TEKS DOKUMEN:
........
Senin 6 Januari 2025

Kisah Pesantren Darut Taubah di Tengah Gelapnya Saritem

BANDUNG,FOKUSJabar.id: Saritem, sebuah kawasan di Kelurahan Kebon Jeruk, Kecamatan Andir Kota Bandung ini yang dikenal sebagai tempat prostitusi tertua yang telah berdiri sejak zaman kolonial Belanda.

Namun, satu keunikan Saritem yang tidak dapat ditemui di tempat lain adalah keberadaan pondok pesantren yang berdiri persis di gerbang area lokalisasi.

Di belakang pondok pesantren Darut Taubah, berdiri ratusan rumah akuarium yang menjadi kantor para wanita tuna susila bekerja. Maka tak aneh jika kendaraan para tamu terlihat berjejer di sekitar atau bahkan di dalam area pesantren yang berdiri sejak 1998 ini.

BACA JUGA: Uniknya Masjid Tua di Dusun Puhun , Desa Kadugede Kuningan

Keberadaan Pondok Pesantren Darut taubah sejatinya memang diprakarsai Pemerintah Kota Bandung bersama Forum Komunikasi Pondok Pesantren (FKPP) untuk mengubah akhlak dan moral di kawasan Saritem yang sudah mengakar dan di cap sebagai kawasan hitam.

Kala itu, Ketua FKPP Kota Bandung KH Imam Sonhaji pada saat awal merintis pondok pesantren itu tentu tidak mulus, terutama di tahun-tahun awal berdiri.

“Di tahun-tahun awal, banyak sekali ‘gangguan’ yang kami rasakan, mulai dari ditemukannya binatang-binatang berbahaya seperti kalajengking, kelabang, dan lainnya hingga banyaknya santri yang sering kerasukan,” kata Pengasuh Pondok Pesantren Darut Taubah Ustad Dudu Mardina saat ditemui di Pondok Pesantren Darut Taubah, di Kelurahan Kebon Jeruk, Kecamatan Andir Kota Bandung Jabar.

Namun semakin berjalannya waktu, keberadaan pondok pesantren yang menerapkan sistem salafy ini mulai diterima oleh warga lokal, termasuk para pelaku bisnis gelap.

Ustad Dudu mengaku kerap diminta tolong untuk membantu persoalan para kupu-kupu malam, mulai dari mereka yang merasa diganggu, sepi pengunjung, hingga  mengobati efek samping dari susuk yang mereka pasang.

“Waktu itu ada tiga PSK dari kesini dan meminta doa supaya ramai pengunjung, saya juga sebenarnya dilema tapi saya coba kasih mereka amalan dan mereka benar melakukannya, karena tak lama mereka lapor kalau tamunya sudah lumayan banyak,” ucapnya.
........
ISI DATASET:
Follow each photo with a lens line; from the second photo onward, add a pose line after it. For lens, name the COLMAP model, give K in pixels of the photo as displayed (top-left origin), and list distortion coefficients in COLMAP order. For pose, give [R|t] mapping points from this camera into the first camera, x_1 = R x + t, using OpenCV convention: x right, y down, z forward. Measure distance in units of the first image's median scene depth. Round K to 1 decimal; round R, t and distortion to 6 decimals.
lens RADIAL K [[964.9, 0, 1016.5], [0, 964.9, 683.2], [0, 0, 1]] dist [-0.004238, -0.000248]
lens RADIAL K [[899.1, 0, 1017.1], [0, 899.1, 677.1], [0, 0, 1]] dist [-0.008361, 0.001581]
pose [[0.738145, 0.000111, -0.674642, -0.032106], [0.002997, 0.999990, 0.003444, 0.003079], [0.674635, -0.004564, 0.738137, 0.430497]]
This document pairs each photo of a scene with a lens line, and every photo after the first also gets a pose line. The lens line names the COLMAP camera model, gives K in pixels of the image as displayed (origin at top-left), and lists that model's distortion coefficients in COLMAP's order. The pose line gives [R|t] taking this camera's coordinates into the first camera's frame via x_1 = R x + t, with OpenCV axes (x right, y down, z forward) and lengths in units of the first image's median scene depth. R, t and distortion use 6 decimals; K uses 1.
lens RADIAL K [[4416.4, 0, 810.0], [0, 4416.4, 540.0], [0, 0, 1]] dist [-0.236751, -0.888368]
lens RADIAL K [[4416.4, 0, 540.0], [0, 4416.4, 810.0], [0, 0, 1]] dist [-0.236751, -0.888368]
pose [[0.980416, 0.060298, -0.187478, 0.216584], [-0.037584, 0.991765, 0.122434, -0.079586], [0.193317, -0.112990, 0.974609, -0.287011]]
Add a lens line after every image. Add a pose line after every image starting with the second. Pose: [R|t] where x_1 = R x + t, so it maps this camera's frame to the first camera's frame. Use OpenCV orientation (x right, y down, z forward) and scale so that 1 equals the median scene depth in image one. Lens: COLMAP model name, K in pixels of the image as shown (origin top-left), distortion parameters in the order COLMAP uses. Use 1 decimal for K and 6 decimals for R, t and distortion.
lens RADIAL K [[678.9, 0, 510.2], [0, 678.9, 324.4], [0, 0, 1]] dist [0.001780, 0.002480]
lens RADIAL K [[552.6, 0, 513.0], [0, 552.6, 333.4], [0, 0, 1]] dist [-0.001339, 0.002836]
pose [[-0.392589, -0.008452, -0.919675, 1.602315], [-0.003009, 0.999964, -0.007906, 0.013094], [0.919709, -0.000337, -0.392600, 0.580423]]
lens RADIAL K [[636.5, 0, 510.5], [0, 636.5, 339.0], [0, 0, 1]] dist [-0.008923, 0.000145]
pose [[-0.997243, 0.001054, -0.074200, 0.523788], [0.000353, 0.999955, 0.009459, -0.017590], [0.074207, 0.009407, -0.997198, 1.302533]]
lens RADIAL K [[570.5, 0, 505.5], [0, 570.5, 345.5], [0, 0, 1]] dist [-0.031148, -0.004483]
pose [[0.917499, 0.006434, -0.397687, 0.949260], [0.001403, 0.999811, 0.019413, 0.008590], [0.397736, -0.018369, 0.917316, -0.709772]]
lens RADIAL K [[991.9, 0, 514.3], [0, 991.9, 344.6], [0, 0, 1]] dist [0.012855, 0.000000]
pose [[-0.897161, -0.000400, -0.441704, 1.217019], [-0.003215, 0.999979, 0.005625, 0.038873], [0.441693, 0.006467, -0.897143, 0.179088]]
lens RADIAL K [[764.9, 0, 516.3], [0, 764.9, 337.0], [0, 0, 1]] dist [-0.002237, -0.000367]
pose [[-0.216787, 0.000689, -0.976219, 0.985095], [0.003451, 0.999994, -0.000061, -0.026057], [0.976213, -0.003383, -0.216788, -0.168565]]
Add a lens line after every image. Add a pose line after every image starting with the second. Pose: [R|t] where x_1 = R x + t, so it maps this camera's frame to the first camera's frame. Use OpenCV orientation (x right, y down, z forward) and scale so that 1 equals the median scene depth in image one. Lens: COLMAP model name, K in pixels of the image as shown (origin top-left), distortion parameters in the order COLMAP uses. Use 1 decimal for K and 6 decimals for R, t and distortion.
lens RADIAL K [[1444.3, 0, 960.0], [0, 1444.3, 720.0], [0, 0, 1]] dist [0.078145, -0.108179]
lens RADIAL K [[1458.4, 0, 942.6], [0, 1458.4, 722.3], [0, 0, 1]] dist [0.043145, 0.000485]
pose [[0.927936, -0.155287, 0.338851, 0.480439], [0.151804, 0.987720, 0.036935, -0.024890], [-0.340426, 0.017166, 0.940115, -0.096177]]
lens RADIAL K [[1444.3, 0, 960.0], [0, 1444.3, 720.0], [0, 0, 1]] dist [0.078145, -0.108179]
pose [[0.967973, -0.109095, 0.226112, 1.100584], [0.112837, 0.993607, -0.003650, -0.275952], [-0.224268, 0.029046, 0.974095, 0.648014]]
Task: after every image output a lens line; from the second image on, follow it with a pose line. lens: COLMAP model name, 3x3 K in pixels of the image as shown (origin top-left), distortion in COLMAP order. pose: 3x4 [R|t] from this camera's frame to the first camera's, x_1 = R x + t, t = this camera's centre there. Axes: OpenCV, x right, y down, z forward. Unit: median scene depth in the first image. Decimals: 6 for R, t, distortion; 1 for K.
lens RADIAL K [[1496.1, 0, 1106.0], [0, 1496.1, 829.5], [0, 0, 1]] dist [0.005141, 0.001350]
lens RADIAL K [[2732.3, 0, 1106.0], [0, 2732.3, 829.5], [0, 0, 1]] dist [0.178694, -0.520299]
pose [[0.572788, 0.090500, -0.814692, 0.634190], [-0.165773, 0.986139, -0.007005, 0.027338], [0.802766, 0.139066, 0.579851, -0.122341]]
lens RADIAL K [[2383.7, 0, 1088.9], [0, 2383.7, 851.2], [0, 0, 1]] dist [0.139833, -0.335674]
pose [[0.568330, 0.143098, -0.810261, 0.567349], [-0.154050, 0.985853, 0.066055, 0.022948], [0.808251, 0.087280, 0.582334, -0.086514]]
........
TUGAS ANDA:
A – Menurut artikel tentang Pesantren Darut Taubah, sejak tahun berapa pesantren itu berdiri?
B – Tuliskan ulang dengan persis bagian artikel tentang Pesantren Darut Taubah yang diawali kata-kata "Senin 6 Januari" dan diakhiri "zaman kolonial Belanda.".
Gunakan hanya artikel tentang Pesantren Darut Taubah sebagai sumber.

JAWABAN LATIHAN:
A – Pesantren Darut Taubah berdiri sejak tahun 1998.

B –
Senin 6 Januari 2025

Kisah Pesantren Darut Taubah di Tengah Gelapnya Saritem

BANDUNG,FOKUSJabar.id: Saritem, sebuah kawasan di Kelurahan Kebon Jeruk, Kecamatan Andir Kota Bandung ini yang dikenal sebagai tempat prostitusi tertua yang telah berdiri sejak zaman kolonial Belanda.